- Hugo Walker
Anticipating food crises: AI and food stability

Food crisis experts are harnessing artificial intelligence to tackle global food instability. A new study has found that deep learning can anticipate food crises, which gives agencies the opportunity to respond with the appropriate humanitarian aid.
The study was conducted by the World Bank and leveraged deep learning technology by inputting over 11 million news articles focused on food-insecure countries. By sifting through the data, the AI was able to generate an early warning system which outperformed existing food crisis risk models.
One of the authors of the study, Samuel Fraiberger, explained that traditional risk models miss the bigger picture, so they often fail to predict imminent food crises. "Historically, when you look at the data, the forecasts made by these experts, they are quite imprecise," commented Mr Fraiberger.
For example, traditional food crisis models concentrate on quantitative data, which is often incomplete — particularly in data-scarce areas — or fails to capture the bigger picture. Instead, machine learning can harness a mixture of qualitative and quantitative data to generate a holistic understanding of real-world scenarios which better anticipate food crises.

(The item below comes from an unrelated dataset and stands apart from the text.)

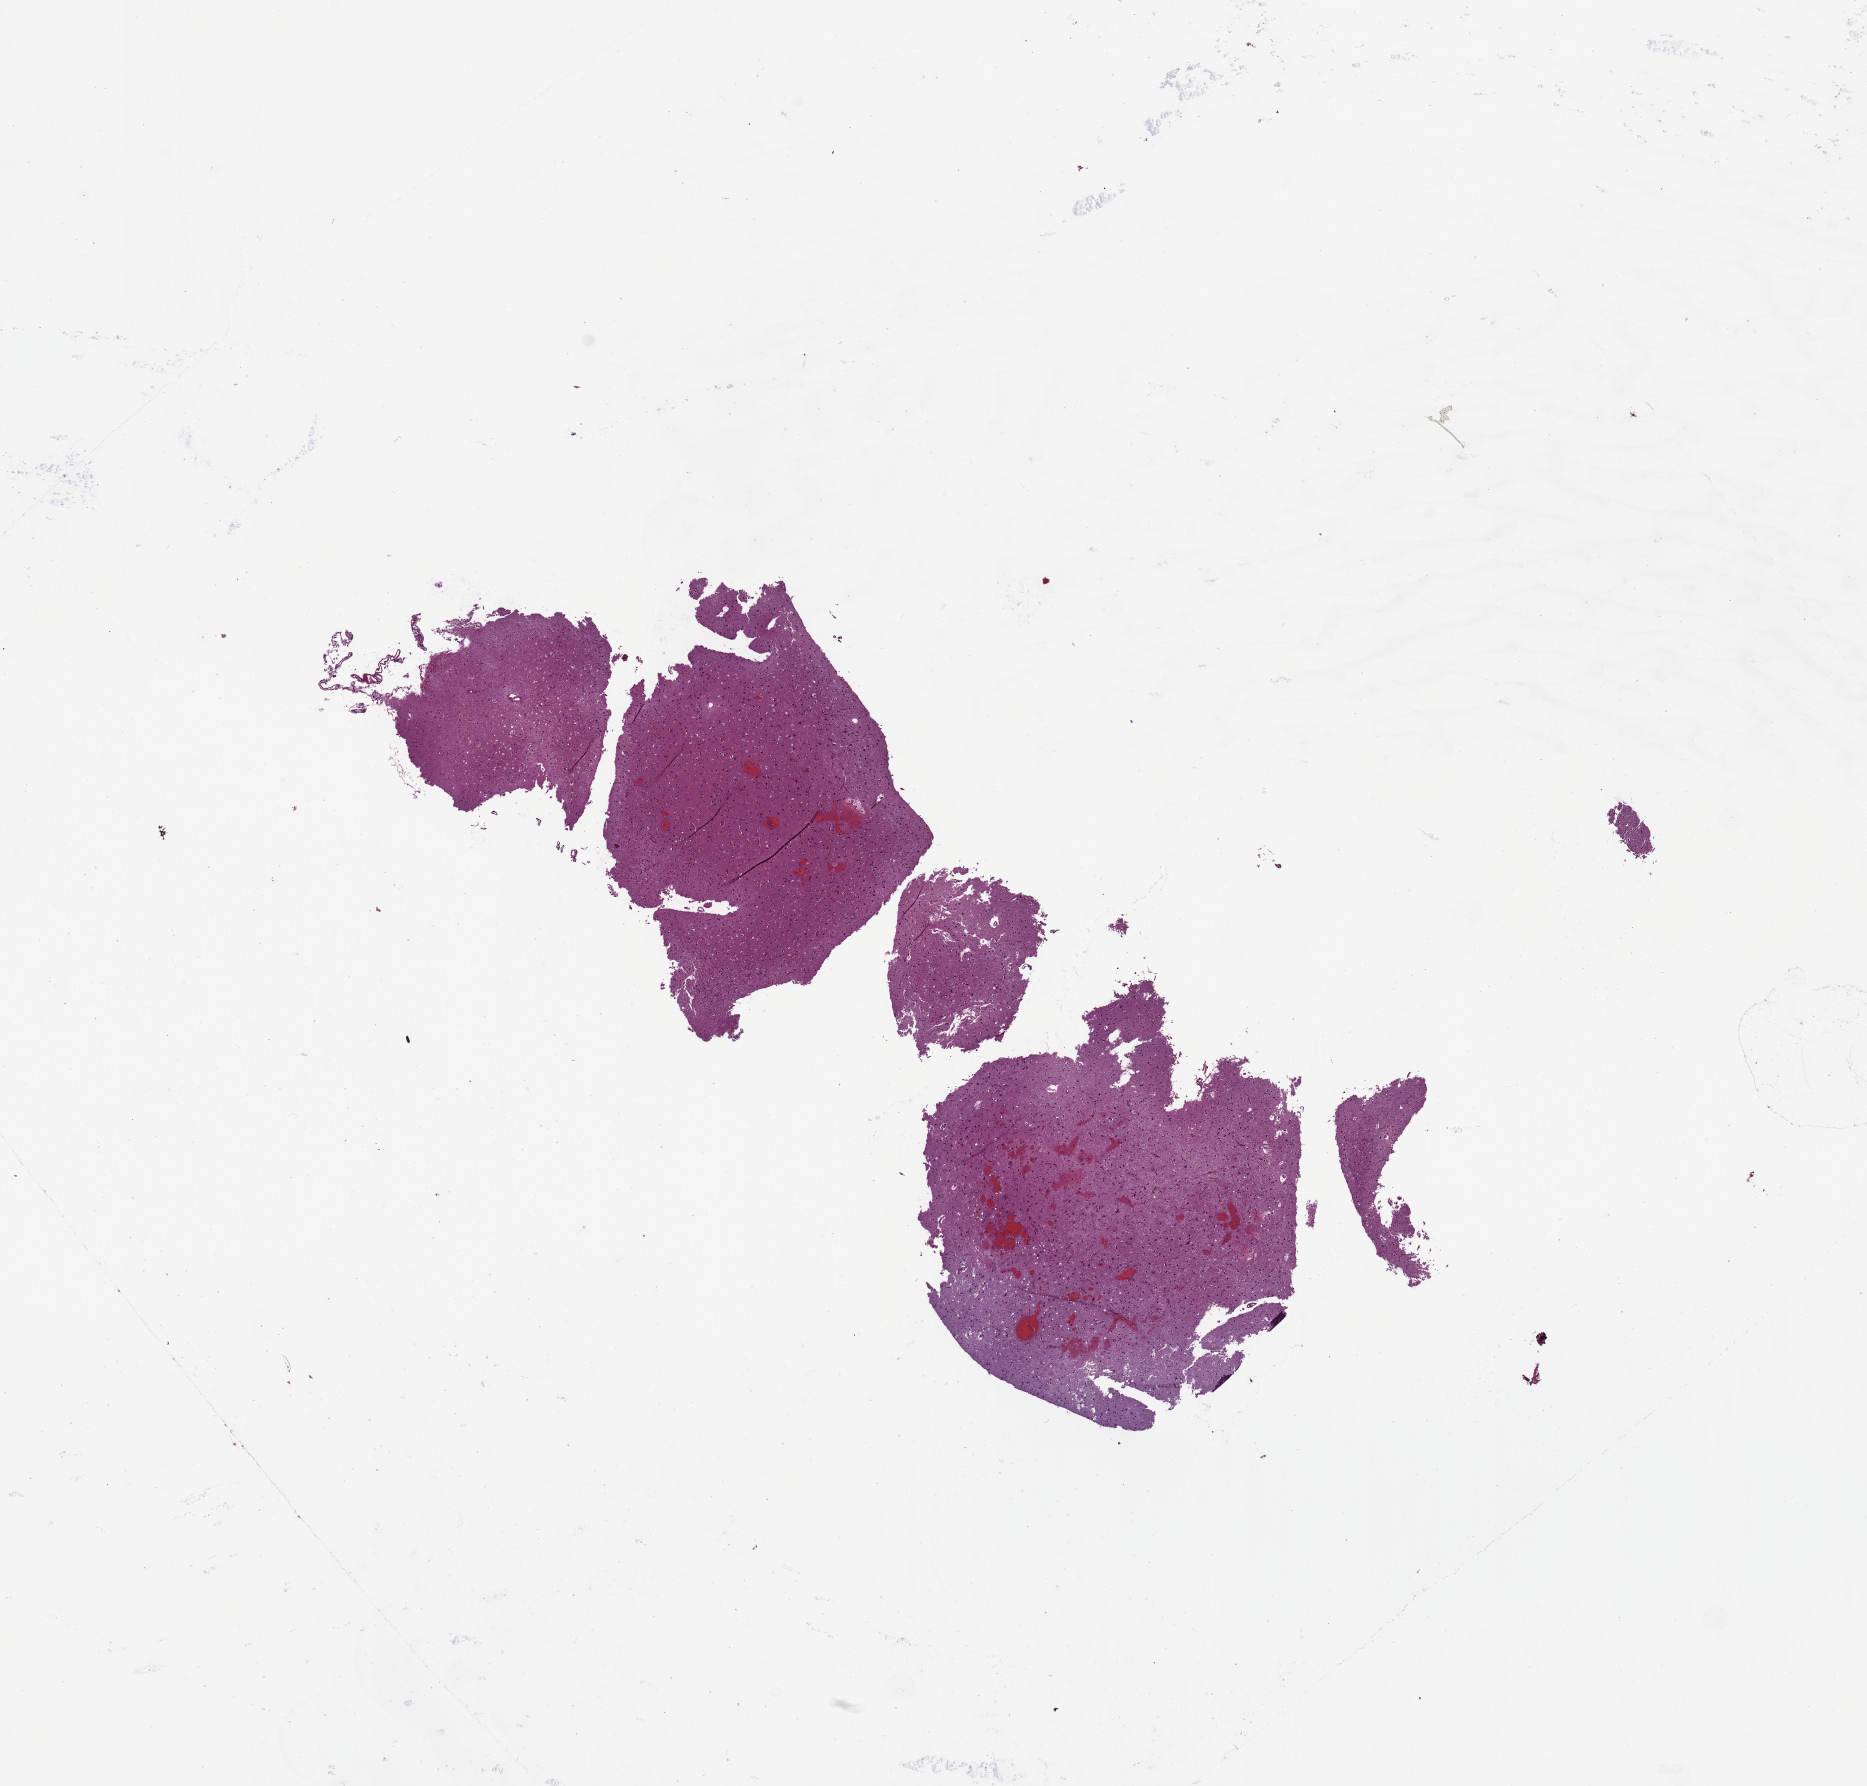
H&E whole-slide image, low-resolution overview of the scanned area, about 14.8 x 14.1 mm (slide scanned at 20x); tumour tissue sample, brain. 47-year-old male patient.
Histologic diagnosis: Glioblastoma.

The study uses the example of a food crisis in Ethiopia in 2009 which was not anticipated by the traditional model because the precipitation index failed to capture the actual effects of a drought. In contrast to the traditional model, machine learning was able to retrospectively flag the drought as a risk factor by interpreting news articles.
Using AI and machine learning opens up a world of data which can be modelled to anticipate potential disasters. Ultimately, this buys disaster response agencies time to allocate humanitarian aid. These discoveries are timely: as climate change grinds down on our food systems, technology that supports food stability is more important than ever.